The Cold, Hard Truth
“Why are you here, Tommy? To call me the bad guy?”
The crowd was still rioting outside, but Kei had largely left its containment to her muscle. It seemed like they were failing, as the putrid smell of smoke had started to burn Tommy’s nostrils. But the general pandemonium had allowed Kei to skulk off to the throne room of the clock tower. Her clock tower now, it seemed. Which led Tommy to sneak in after her.
And here she was, slouched on the throne in the empty, darkened room.
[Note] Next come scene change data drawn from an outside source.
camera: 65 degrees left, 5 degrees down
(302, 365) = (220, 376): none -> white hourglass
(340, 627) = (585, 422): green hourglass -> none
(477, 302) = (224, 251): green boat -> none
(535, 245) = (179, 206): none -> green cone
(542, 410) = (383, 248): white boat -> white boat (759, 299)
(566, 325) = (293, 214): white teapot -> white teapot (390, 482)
From all the way over by the door, she was little more than a dark shape, rendering her expression unreadable.
“I guess so,” Tommy said finally, letting out a long sigh that echoed around the room. “I didn’t want to,” he added, after she continued to stare at him in silence. “I had been hoping to apologize, the next time we met. But… Kei, what have you done?”
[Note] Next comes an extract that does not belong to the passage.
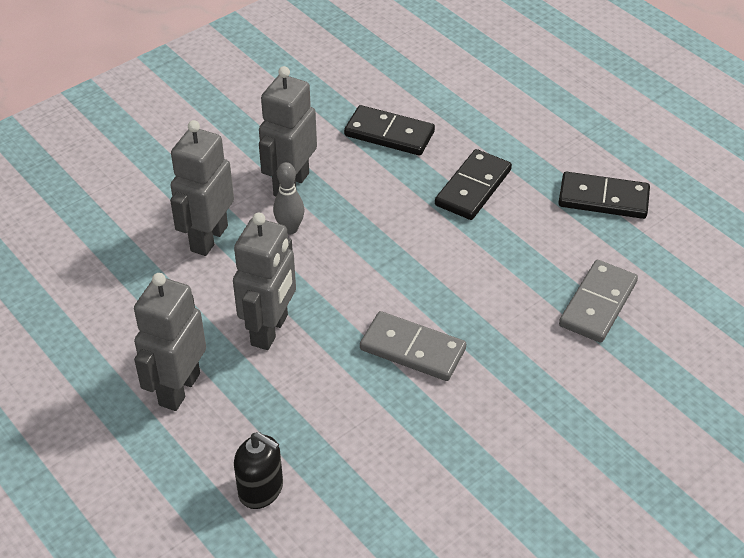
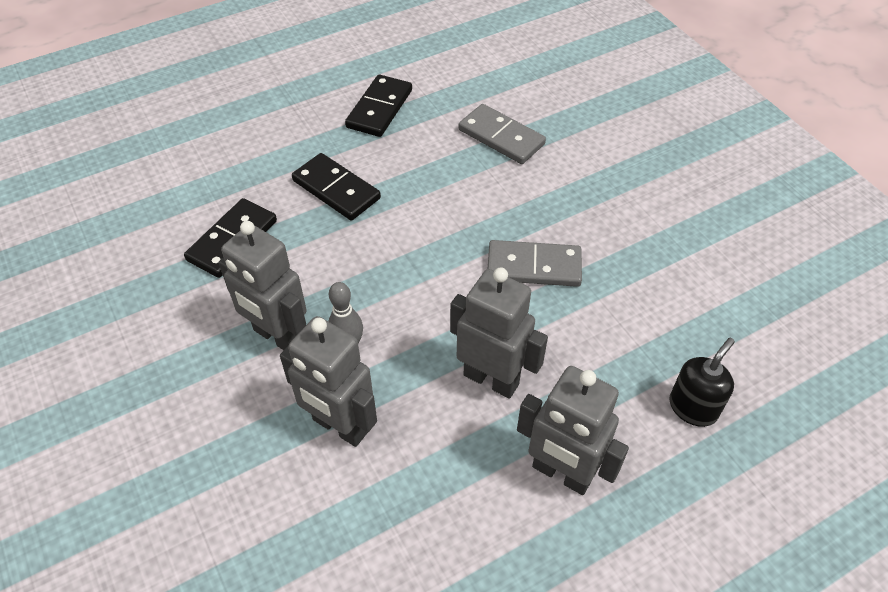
camera: 80 degrees left, 5 degrees up
(412, 349) = (534, 267): grey domino -> grey domino turned 60 degrees clockwise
She sat up abruptly. “What have I done? Only accomplished a goal years in the planning. You should be proud of me. I’ve finally blessed this city with a monarch worth a damn.”
“But what did it take to get there?” he demanded. “You messed around with an already fucked-up kid and now you’re going to kill him. For what? To wrap up loose ends?”
“Hey,” she pointed a finger at him, after the mention made her flinch. “Doug Bailey was an adult fully capable of making his own choices. It is not my fault he was so easy to manipulate.”
“He’s a sick, mourning kid, and you knew that from the very beginning. Are you listening to yourself? And-and,” he found himself still talking long after he’d wanted to stop, “how many others, huh? How many people did you fuck over to get here?” He took a few steps forward to see her face better, and in that moment, he noticed something for the first time. Something about her eyes.
“How many people did you kill?”
“To make this plan work or just in general? It doesn’t matter, it’d be way too many to count anyway.”
“What… what happened to you?” Tommy was beginning to doubt she was even the same person he’d grown up with. She probably wasn’t. Thirty years was a long time.
“You gonna call me a stranger again?” she sneered.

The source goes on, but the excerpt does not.